Work order: Where the line with "ကောင်းကောင်းအလိုးမခံရဘဲ အသက်၂၇ နှစ်" appears in the records below, start there and transcribe each line exactly through the last.

[Data excerpts]
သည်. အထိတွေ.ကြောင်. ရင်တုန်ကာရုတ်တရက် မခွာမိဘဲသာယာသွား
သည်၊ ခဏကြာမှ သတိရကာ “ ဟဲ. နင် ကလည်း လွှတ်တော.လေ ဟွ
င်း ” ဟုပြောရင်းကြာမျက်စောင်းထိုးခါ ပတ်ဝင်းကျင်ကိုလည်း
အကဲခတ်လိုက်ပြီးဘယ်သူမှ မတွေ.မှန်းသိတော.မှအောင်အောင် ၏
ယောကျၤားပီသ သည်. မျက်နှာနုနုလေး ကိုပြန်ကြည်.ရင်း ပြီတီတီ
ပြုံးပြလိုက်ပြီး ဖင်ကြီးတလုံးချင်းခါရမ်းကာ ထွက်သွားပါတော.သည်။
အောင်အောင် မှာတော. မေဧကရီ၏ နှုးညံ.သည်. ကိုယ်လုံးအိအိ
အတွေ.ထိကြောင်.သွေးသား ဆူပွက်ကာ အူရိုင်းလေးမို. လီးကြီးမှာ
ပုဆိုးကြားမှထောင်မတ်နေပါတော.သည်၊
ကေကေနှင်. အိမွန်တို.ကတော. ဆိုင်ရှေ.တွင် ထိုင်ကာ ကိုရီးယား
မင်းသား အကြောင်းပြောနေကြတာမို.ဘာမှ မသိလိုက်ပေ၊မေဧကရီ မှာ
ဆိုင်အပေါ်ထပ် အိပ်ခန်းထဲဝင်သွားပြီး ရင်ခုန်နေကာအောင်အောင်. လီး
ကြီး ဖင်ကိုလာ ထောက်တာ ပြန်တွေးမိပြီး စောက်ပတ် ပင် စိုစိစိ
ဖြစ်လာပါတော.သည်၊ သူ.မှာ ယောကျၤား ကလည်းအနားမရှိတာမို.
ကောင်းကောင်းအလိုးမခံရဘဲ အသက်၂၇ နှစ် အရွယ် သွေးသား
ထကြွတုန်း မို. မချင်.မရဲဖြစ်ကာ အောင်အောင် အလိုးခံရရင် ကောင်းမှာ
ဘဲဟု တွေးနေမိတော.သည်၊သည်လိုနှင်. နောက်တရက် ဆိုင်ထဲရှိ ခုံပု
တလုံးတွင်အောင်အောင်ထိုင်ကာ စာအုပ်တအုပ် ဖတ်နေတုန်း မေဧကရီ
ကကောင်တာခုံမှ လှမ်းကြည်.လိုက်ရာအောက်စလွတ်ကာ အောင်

Problem solution:
ကောင်းကောင်းအလိုးမခံရဘဲ အသက်၂၇ နှစ် အရွယ် သွေးသား
ထကြွတုန်း မို. မချင်.မရဲဖြစ်ကာ အောင်အောင် အလိုးခံရရင် ကောင်းမှာ
ဘဲဟု တွေးနေမိတော.သည်၊သည်လိုနှင်. နောက်တရက် ဆိုင်ထဲရှိ ခုံပု
တလုံးတွင်အောင်အောင်ထိုင်ကာ စာအုပ်တအုပ် ဖတ်နေတုန်း မေဧကရီ
ကကောင်တာခုံမှ လှမ်းကြည်.လိုက်ရာအောက်စလွတ်ကာ အောင်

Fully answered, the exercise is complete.